NAR said existing home sales plummeted by 6.4 percent to an annual rate of 4.99 million in December after jumping by 2.1 percent to a revised rate of 5.33 million in November.

Economists had expected existing home sales to slump by 1.3 percent to a rate of 5.25 million from the 5.32 million originally reported for the previous month.

With the much bigger than expected decrease, existing home sales tumbled to their lowest level since November of 2015.

The report also said existing home sales in December were down by 10.3 percent compared to an annual rate of 5.56 million in the same month a year ago.

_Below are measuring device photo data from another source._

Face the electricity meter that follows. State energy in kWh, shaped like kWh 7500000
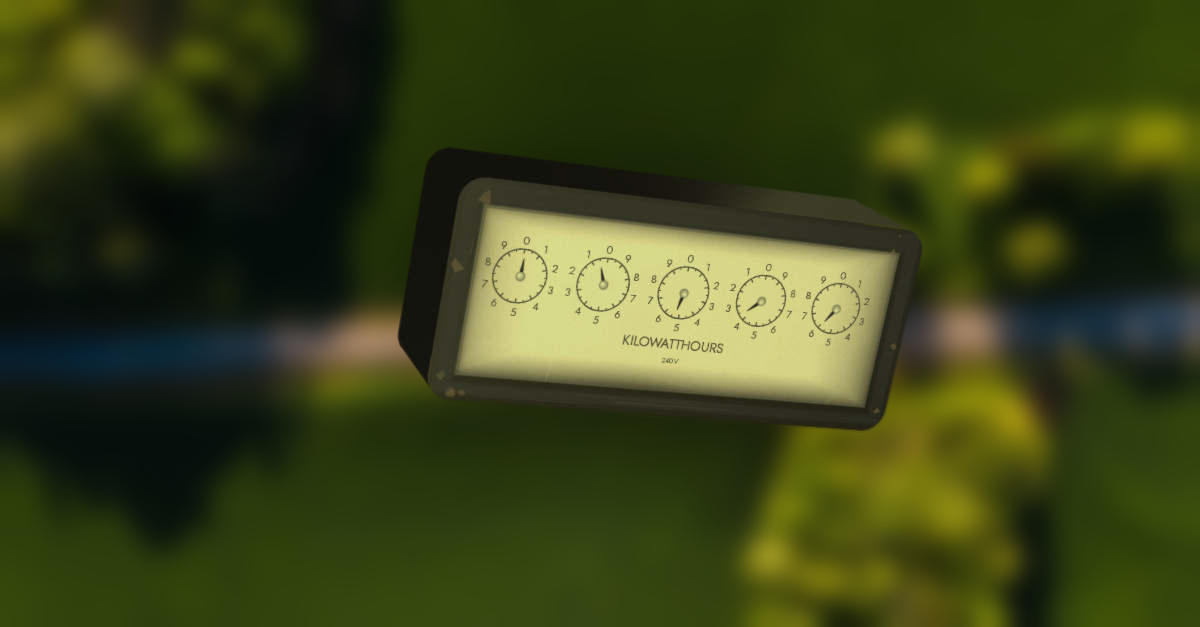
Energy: kWh 536
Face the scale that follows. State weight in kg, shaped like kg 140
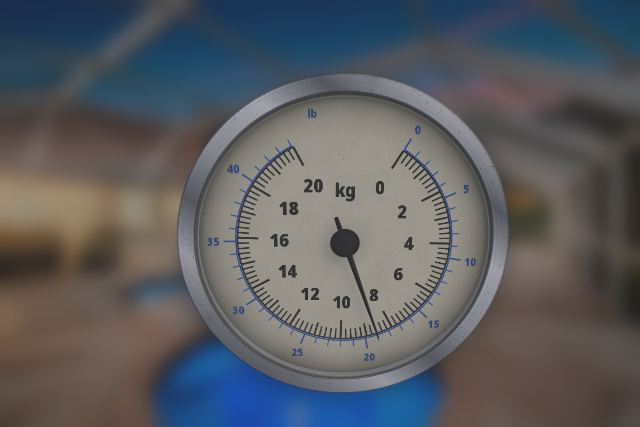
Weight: kg 8.6
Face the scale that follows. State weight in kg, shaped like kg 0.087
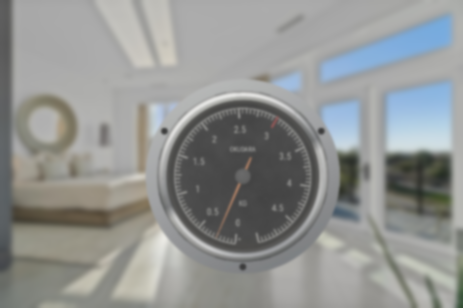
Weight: kg 0.25
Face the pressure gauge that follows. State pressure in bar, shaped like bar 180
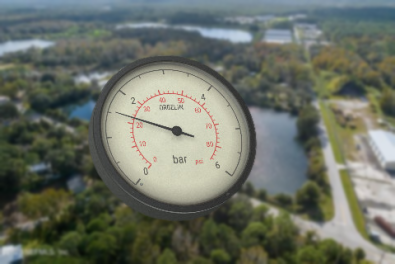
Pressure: bar 1.5
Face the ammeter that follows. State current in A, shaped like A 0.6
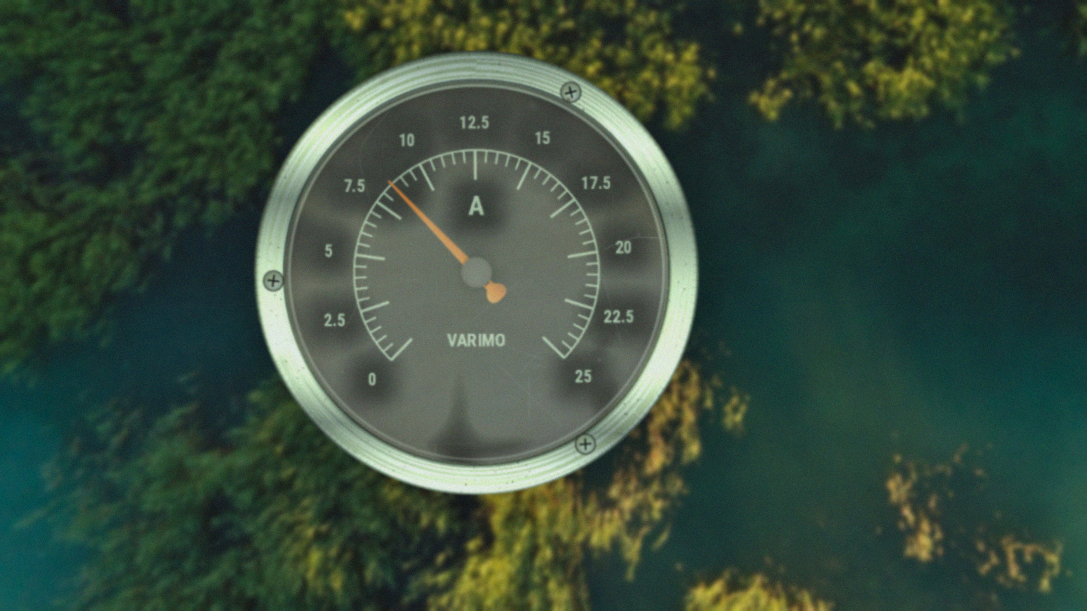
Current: A 8.5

"The housing market is obviously very sensitive to mortgage rates," said NAR's chief economist Lawrence Yun.

"Softer sales in December reflected consumer search processes and contract signing activity in previous months when mortgage rates were higher than today," he added. "Now, with mortgage rates lower, some revival in home sales is expected going into spring."

NAR said the median existing home price for all housing types in December was $253,600, down 1.4 percent from $257,300 in November but up 2.9 percent from $246,500 a year ago.

While total housing inventory dropped to 1.55 million existing homes available for sale at the end of December from 1.74 million at the end of November, inventory is up from 1.46 million in December of 2017.

The unsold inventory represents 3.7 months of supply at the current sales pace, down from 3.9 months in November but up from 3.2 months a year ago.

"Several consecutive months of rising inventory is a positive development for consumers and could lead to slower home price appreciation," said Yun. "But there is still a lack of adequate inventory on the lower-priced points and too many in upper-priced points."

The report said single-family home sales plummeted by 5.5 percent to an annual rate of 4.45 million in December, while existing condominium and co-op sales nosedived by 12.9 percent to a rate of 540,000.

"The partial shutdown of the federal government has not had a significant effect on December closings, but the uncertainty of a shutdown has the potential to harm the market," said NAR President John Smaby. "Once the government is fully reopened, I am hopeful that housing transactions will increase."